To assess the mechanism of protection mediated by Acai PS on innate lymphocytes during pulmonary infection, the B. thailandensis (BSL-1 strain) model of Burkholderia infection  was used. C57BL/6 mice were given Acai PS i.n. 24 h prior to i.n. infection with 5×105 CFUs of B. thailandensis E264. Pulmonary NK and γδ T cells were then assayed 24 h after infection by flow cytometry for the intracellular expression of IFN-γ. Acai PS enhanced IFN-γ expression by both NK and γδ T cells in B. thailandensis-infected mice (Figure 7); indicating Acai PS can augment the IFN-γ responses of innate lymphocytes during pulmonary Burkholderia infection.
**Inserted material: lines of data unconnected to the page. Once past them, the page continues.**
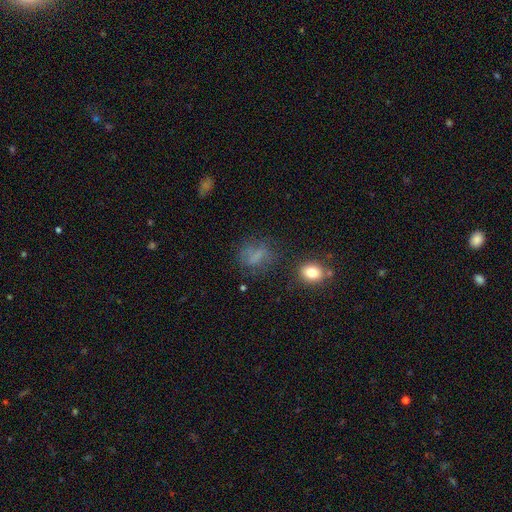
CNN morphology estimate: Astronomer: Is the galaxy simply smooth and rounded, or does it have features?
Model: smooth — 57%.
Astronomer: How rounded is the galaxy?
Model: in between — 52% (runner-up: round, 41%).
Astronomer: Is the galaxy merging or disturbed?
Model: none — 57%.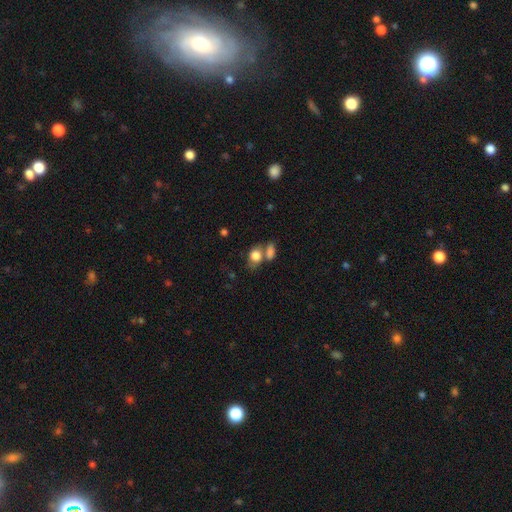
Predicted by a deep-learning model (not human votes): A smooth galaxy with no disk features (80%) that is in between round and cigar-shaped (67%).

Vote fractions:
- Smooth or featured? smooth: 80% / featured or disk: 11% / star or artifact: 9%
- How rounded? in between: 67% / round: 31% / cigar-shaped: 2%
- Merging? merger: 44% / none: 36% / minor disturbance: 13% / major disturbance: 6%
As Acai PS was found to enhance the pulmonary Th1-type response, which is critical for control of Burkholderia infections , 26,28, the role of Th1-type responses in Acai PS-mediated protection against B. pseudomallei infections was further investigated. For these studies, mice were treated i.n. with 1000 µg of Acai PS 24 h prior to infection. Some mice were also depleted of IFN-γ or NK cells via neutralizing antibody 24 h prior to Acai PS treatment (control animals received rat IgG). While the survival conferred by Acai PS in control animals was suboptimal against a high-dose challenge, Acai PS-mediated survival was totally ablated in IFN-γ-depleted mice and partially reduced in mice depleted of NK cells (Figure 8). In addition, while Acai PS mitigated clinical symptoms in B. pseudomallei-infected mice, this effect was abrogated in the absence of IFN-γ (data not shown). These results indicate that, similar to what was observed in vitro and in vivo with F. tularensis; Acai PS requires IFN-γ and possibly NK cells for protection against pulmonary infection with B. pseudomallei.
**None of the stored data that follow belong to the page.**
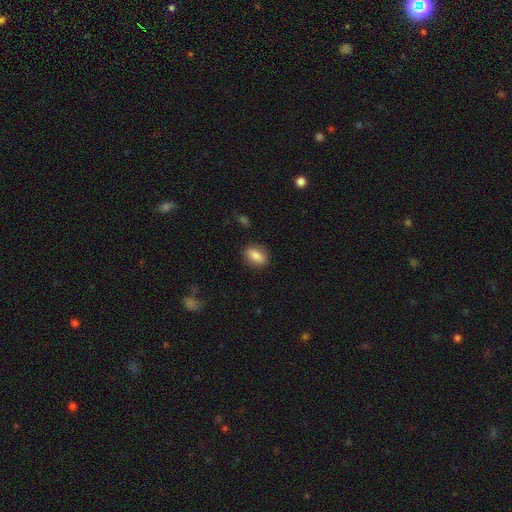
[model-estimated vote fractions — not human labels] Morphology: type=smooth (82%); roundness=in between (78%); merging=none (86%).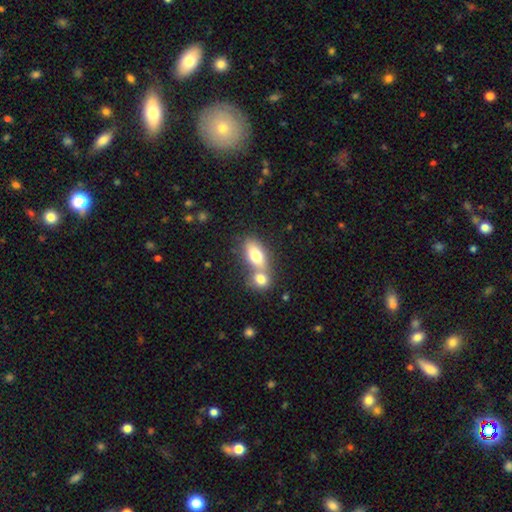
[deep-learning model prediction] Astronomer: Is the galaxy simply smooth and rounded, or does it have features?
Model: smooth — 73%.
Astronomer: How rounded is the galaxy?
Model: in between — 82%.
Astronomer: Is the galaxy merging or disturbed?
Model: merger — 58%.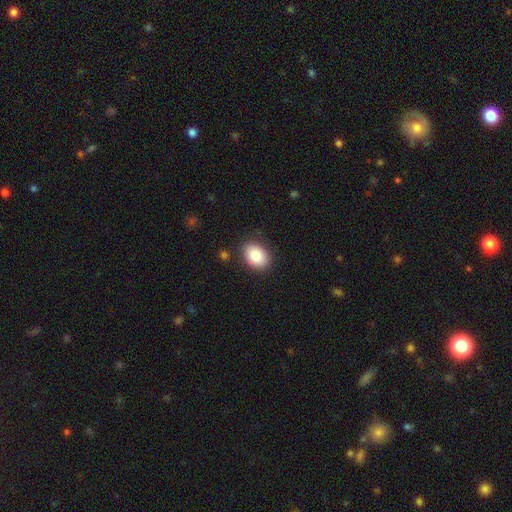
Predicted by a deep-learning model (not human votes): smooth 88%, star or artifact 7%, featured or disk 5%. Down the decision tree: how rounded — in between (80%); merging — none (84%).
Enhancing innate immunity by agonist therapy could potentially augment resistance to infection and could also complement traditional vaccination and antibiotic strategies for treating infectious diseases , , , , . In this study, the abilities of several natural agonists with immunomodulatory capabilities: APP, AmpB, securinine, Yamoa PS, Acai PS, and LPS , – were assayed for their ability to potentiate macrophage resistance to F. tularensis LVS infection. While APP, AmpB, Yamoa PS, and Acai PS each enhanced NO production by LVS-infected RAW264.7 macrophages, only Yamoa PS and Acai PS conferred significant resistance to LVS replication at the doses tested. LPS also enhanced NO production and LVS clearance, which was not surprising, as TLR4 agonists have been shown to increase resistance to infection with F. novicida, a strain of Francisella that is virulent for mice, but rarely causes disease in humans . Yamoa PS was not further examined due to concerns about possible endotoxin contamination, presumably due to endophytic bacteria residing in bark , the source of this polysaccharide. In contrast, Acai PS contains low amounts of endotoxin (<0.01 EU/µg), has MyD88-independent effects, and has immunomodulatory effects resistant to polymyxin B treatment . In addition, Acai PS is non-toxic to lymphocytes at concentrations up to 500 µg/ml  and is not found to have direct antibacterial (cytotoxic) effects against Francisella in PBS or cell culture media (data not shown).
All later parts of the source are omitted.